**Lesetext**
Günter Garbrecht ist Sozialpolitiker mit Leib
und Seele. Das Schicksal von Menschen am Rande
der Gesellschaft, von Armen und Alten, von
Arbeitslosen, von Drogen- und Alkoholabhängigen,
von AIDS-Kranken und Behinderten lässt
dem Bielefelder Sozialdemokraten, Vorsitzender
des Landtagsausschusses für Arbeit, Gesundheit
und Soziales, keine Ruhe. Mit mittlerweile 64
Jahren setzt er sich mit derselben Leidenschaft
und demselben Elan für die ein, die sich selbst
kaum äußern können und am dringendsten auf
Hilfe und Unterstützung angewiesen sind, wie zu
Beginn seiner politischen Karriere.

**Erfasste Angaben**
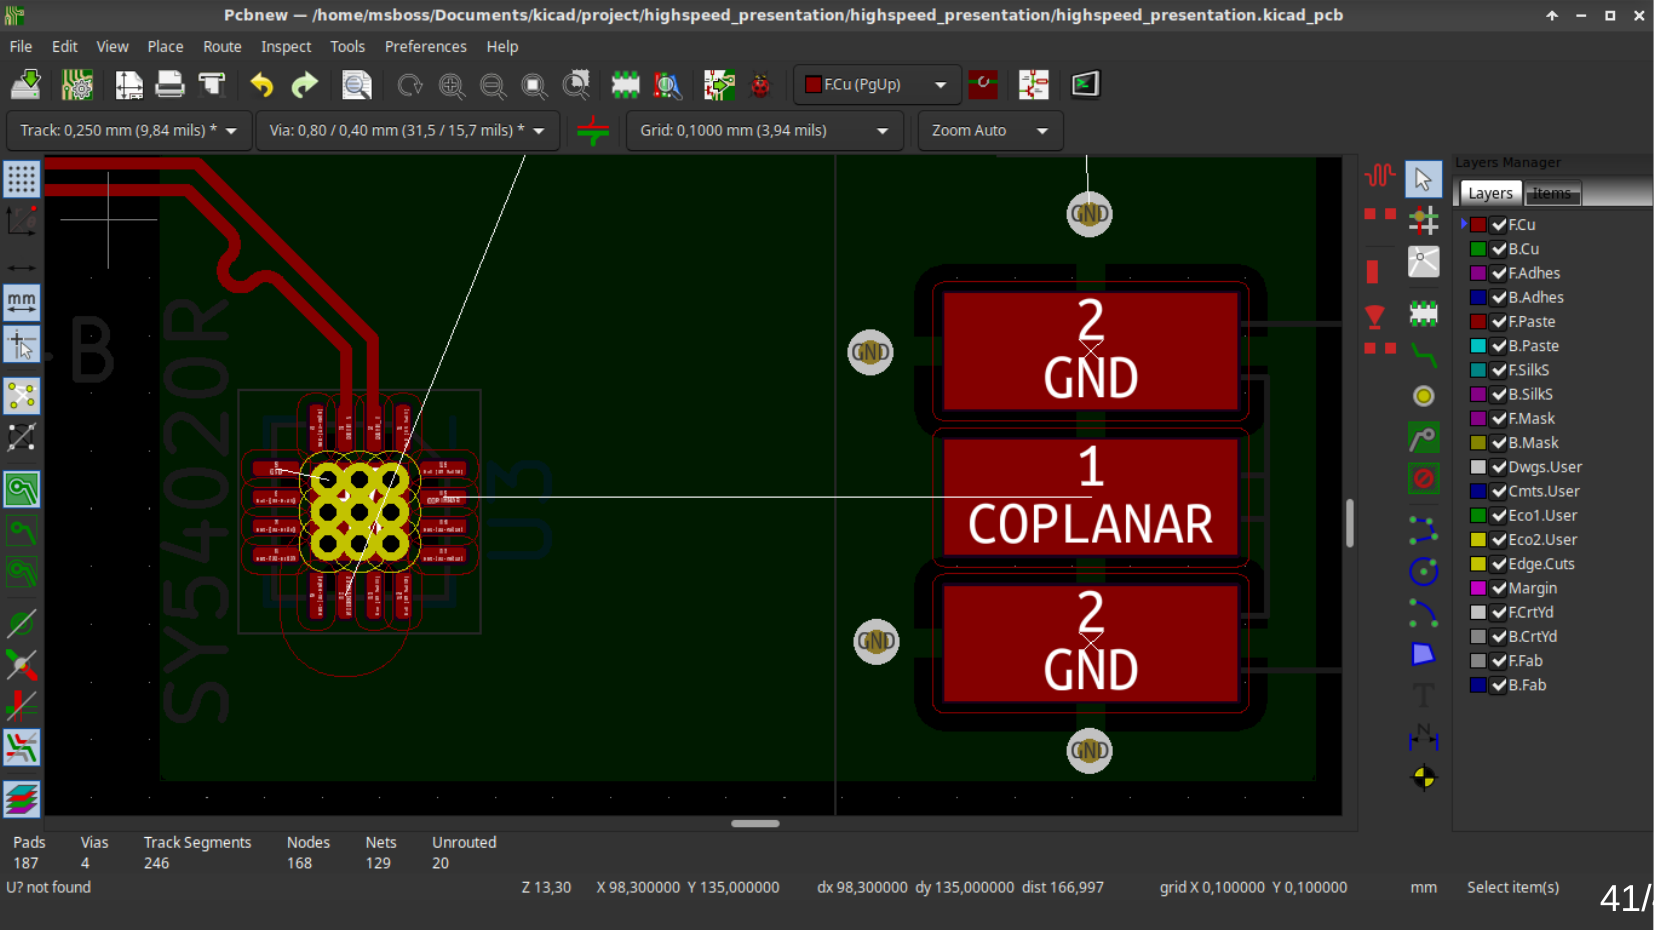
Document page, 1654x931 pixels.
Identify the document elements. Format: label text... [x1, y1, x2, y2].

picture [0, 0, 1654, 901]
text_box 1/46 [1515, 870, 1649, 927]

**Aufgaben**
1 – Welchem Ausschuss sitzt Günter Garbrecht laut dem Lesetext vor?
2 – Schreibe den Lesetext über Günter Garbrecht im Anschluss an seinen letzten Satz weiter.

**Antworten**
1 – Dem Landtagsausschuss für Arbeit, Gesundheit und Soziales.

2 –
Dabei wird er sich nahezu jeden Tag aufs
Neue bewusst, dass Sozialpolitik im Land bedeutet,
dass ganz dicke Bohlen gebohrt werden
müsssen. Die "Oberregulierer", wie er sie nennt,
sitzen im Bundesministerium und im Bundestag
in Berlin, da drüber noch die Eurokraten in
Brüssel, für die konkrete Umsetzung sozialpolitischer
Maßnahmen sind die Kommunen zuständig,
"und das Land hängt als Zwitter irgendwo
dazwischen". Es fehle an einer eindeutigen
Zuordnung, alles sei miteinander verzahnt und
verzweigt. Trotz dieser schwierigen Gemengelage
ist Garbrecht stolz darauf, was seit seinem Eintritt
in den Landtag vor fast 14 Jahren auf diesem
Gebiet erreicht wurde, vor allem natürlich
auf das, was die rot-grüne Koalition unter Ministerpräsidentin
Hannelore Kraft zunächst als
Minderheitsregierung und seit 2012 mit stabiler
Mehrheit bewegt hat. Nur wenig ist spektakulär,
vieles hat nicht einmal den Weg in die Nachrichten
gefunden, für die Betroffenen war es aber oft
eine große Hilfe. Dabei geht es um eine bessere
Infrastruktur bei der Pflege, die es alten Menschen
ermöglicht, in ihrem vertrauten Zuhause
zu bleiben, um eine bessere Finanzierung der
Altenpflege, um den Beruf des Pflegers für junge
Leute attraktiver zu machen, um konkrete Hilfen
für Sucht- und Drogenkranke, die oft von der
Politik ausgegrenzt werden, ein Politikfeld, das
Garbrecht auch aufgrund seiner persönlichen
Geschichte besonders nahe ist.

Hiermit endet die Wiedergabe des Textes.